Pawhuska Utilities Director Bill Bruce told the City Council March 12 that the city will be doing frequent checks on the levels of disinfection byproducts in its water until the next official testing of samples by the state of Oklahoma.


The city issued a notice at the beginning of March about excessive levels of trihalomethanes, which are chemical byproducts of the disinfection process, in some water samples. Trihalomethanes can cause problems for some people with compromised immune systems, as well as for some infants and elderly people.


Bruce said the problem samples came from the Dial Hill area of Pawhuska and said the city uses additional flushing of water lines and changing of the granulated, activated charcoal filters to help reduce trihalomethane levels.

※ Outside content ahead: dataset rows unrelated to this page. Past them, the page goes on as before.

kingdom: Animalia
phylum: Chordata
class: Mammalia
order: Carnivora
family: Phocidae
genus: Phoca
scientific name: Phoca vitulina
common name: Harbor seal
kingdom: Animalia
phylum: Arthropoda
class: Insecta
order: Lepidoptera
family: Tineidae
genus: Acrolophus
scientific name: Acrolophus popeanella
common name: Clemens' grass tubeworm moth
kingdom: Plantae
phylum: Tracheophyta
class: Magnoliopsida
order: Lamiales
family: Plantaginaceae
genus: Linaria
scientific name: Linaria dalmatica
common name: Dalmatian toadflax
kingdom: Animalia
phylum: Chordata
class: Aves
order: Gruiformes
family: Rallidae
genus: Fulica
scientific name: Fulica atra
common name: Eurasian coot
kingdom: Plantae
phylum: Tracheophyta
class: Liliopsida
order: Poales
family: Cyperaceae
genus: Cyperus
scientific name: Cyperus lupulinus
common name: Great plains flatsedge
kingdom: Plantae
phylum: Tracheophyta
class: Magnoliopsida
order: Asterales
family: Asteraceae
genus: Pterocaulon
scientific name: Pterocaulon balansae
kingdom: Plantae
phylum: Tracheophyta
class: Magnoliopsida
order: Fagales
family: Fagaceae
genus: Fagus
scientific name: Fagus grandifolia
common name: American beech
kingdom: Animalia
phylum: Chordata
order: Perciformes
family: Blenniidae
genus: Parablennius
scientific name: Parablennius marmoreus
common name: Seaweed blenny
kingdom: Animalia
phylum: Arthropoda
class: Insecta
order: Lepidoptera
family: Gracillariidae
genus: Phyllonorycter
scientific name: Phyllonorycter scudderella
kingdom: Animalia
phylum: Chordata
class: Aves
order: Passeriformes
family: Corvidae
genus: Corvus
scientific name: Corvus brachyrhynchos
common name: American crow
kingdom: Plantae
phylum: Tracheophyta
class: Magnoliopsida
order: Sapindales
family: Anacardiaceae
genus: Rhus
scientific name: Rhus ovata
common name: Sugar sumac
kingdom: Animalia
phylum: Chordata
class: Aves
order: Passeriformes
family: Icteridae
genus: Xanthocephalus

In other business March 12, Bruce told city councilors that two generators that had been eyed as possible purchases did not live up to the descriptions that had initially been provided.


“They were not as advertised,” Bruce said, explaining that one of the two machines was, in his opinion, about ready for a salvage yard.


“We’re still looking,” City Manager Larry Eulert said. Pawhuska city government is looking for generators to replace its ancient dark-start generator that went down last year. That generator, an old submarine engine, was used to start the municipality’s electric-production process during power outages.


The council on March 12 approved adding collection fees to unpaid utility bills that are forwarded to a collection agency or agencies. Eulert said the city has some $107,000 of such unpaid bills, going back two years.